-- What to work on --
Continue the excerpt on Weibull and log-logistic loss growth curves, picking up right after its last line of code.

-- Selected extract --
=-=-=

All other parameters in the model, (\(\sigma_{\text{LR}}\), \(\omega\), \(\theta\), \(\sigma\)), have lognormal priors to constrain them to be positive.

The priors on the hyper-parameters are weakly infomative - chosen to cover the feasiable range of parameter values with a lot of uncertainty.

By setting the model up in this way, Stan can fit for both the shape of the growth curve - as this is determined by \(\theta\) and \(\omega\) - and the loss ratios for each cohort simultaneously.

4.1 Weibull vs Log-logistic

We have no prior preference for using either the Weibull or the Log-logistic function to model the growth of the losses.

Visuals are important in this case so we first look at how the two functions differ in value for a given set of parameters.

There are references that the Weibull function tends to result in heavier losses in the model, but we have no empirical evidence for such a claim. It is true that for any given set of values for \((\omega, \theta)\) the log-logistic function plateaus at smaller levels of \(t\), but this seems no guarantee to me: the model could just choose different values for the parameters to counteract this.

To test for this, let us treat the Log-logistic function as the ‘true’ value and then try to fit a new set of parameters \((\omega, \theta)\) to see how well a different set of parameters can match another.

ll_vals <- loglogistic_tbl$value

new_param_func <- function(x) {
    omega <- x[1]
    theta <- x[2]

    new_vals <- weibull_func(t_seq, omega, theta)

    tot_ss <- sum((new_vals - ll_vals)^2)

    return(tot_ss)
}

optim_params <- optim(c(1, 1), new_param_func)


fittedweibull_tbl <- tibble(
    label = 'Weibull (fitted)'
   ,t = t_seq
   ,value = weibull_func(t_seq
                        ,optim_params$par[1]
                        ,optim_params$par[2])
)


plot_tbl <- bind_rows(weibull_tbl
                     ,loglogistic_tbl
                     ,fittedweibull_tbl)

=-=-=

-- Data provided --
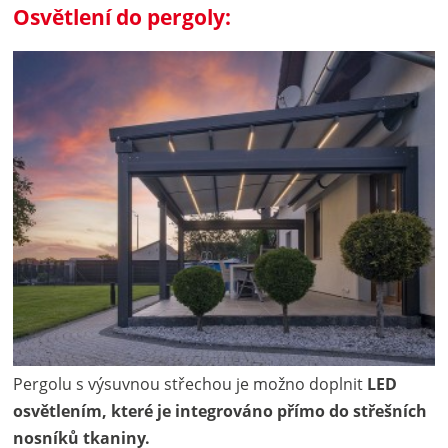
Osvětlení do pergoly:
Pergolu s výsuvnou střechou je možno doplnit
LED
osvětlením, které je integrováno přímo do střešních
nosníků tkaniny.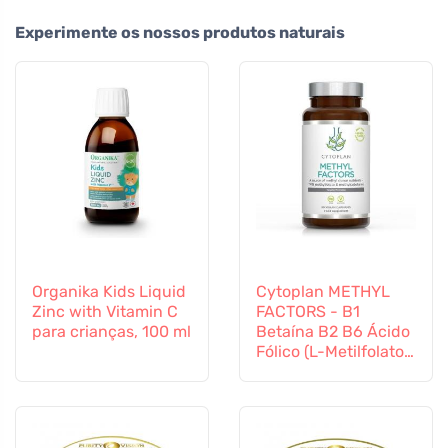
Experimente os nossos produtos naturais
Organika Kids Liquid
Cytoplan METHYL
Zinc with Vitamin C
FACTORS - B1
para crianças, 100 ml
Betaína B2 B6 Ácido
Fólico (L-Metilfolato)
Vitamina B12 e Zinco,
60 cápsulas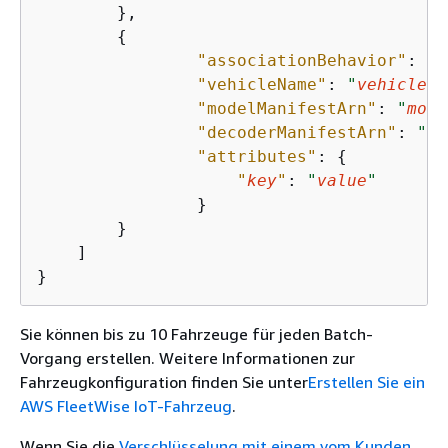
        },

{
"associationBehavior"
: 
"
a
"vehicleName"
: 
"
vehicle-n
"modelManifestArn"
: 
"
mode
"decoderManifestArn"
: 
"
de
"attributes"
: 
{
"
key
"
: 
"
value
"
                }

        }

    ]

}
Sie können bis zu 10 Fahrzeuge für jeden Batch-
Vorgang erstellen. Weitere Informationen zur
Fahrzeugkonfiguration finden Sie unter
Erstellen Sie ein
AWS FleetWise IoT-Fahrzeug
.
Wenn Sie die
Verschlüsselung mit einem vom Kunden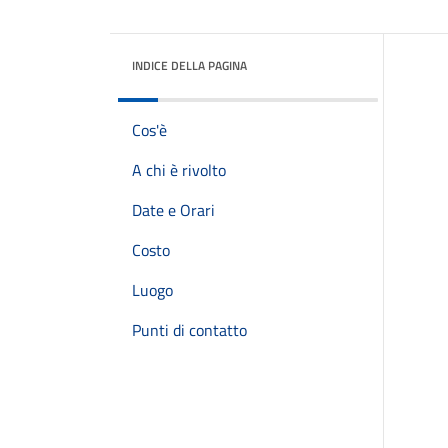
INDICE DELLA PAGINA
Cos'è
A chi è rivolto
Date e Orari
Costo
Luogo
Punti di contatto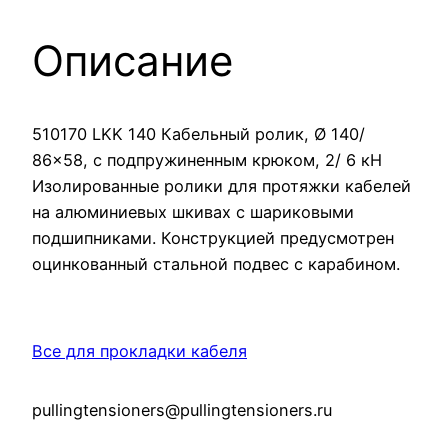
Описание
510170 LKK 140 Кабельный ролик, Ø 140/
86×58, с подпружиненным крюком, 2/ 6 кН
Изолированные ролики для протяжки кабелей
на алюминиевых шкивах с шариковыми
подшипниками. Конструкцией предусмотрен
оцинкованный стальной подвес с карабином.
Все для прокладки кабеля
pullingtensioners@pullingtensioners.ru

=-=-=

-- Response box --
ggplot(plot_tbl) +
    geom_line(aes(x = t, y = value, colour = label)) +
    xlab(expression(t)) +
    ylab(expression("Functional Forms for Growth/Development Factors")) +
    ggtitle("Comparison Plot for Weibull and Log-Logistic Curves")

We see that the Weibull growth function comes quite close to a log-logistic function so the choice should be a matter of preference in the main.

That said, we shall try both and see if we see much difference between the two.

4.2 Configure Data

We want to only use the data at a given snapshot, so we choose all data current to 1998. Thus, we have 10 years of development for our first 1988 cohort, and one less for each subsequent year. Our final cohort for 1997 has only a single year of development

modeldata_tbl <- claimdata_tbl %>%
    filter(lob == 'ppauto'
          ,grcode == use_grcode[1])

usedata_tbl <- modeldata_tbl %>%
    filter(dev_year < 1998)

cohort_maxtime <- usedata_tbl %>%
    group_by(acc_year) %>%
    summarise(maxtime = max(dev_lag)) %>%
    arrange(acc_year) %>%
    pull(maxtime)

cohort_premium <- usedata_tbl %>%
    group_by(acc_year) %>%
    summarise(premium = unique(premium)) %>%
    pull(premium)

t_values <- usedata_tbl %>%
    select(dev_lag) %>%
    arrange(dev_lag) %>%
    unique %>%
    pull(dev_lag)

standata_lst <- list(
    growthmodel_id = 1   # Use weibull rather than loglogistic
   ,n_data         = usedata_tbl %>% nrow
   ,n_time         = usedata_tbl %>% select(dev_lag)  %>% unique %>% nrow
   ,n_cohort       = usedata_tbl %>% select(acc_year) %>% unique %>% nrow
   ,cohort_id      = get_character_index(usedata_tbl$acc_year)
   ,cohort_maxtime = cohort_maxtime
   ,t_value        = t_values
   ,t_idx          = get_character_index(usedata_tbl$dev_lag)
   ,premium        = cohort_premium
   ,loss           = usedata_tbl$cum_loss
)

The full Stan file is shown below:

stan_file <- "losscurves_sislob.stan"

cat(read_lines(stan_file), sep = "\n")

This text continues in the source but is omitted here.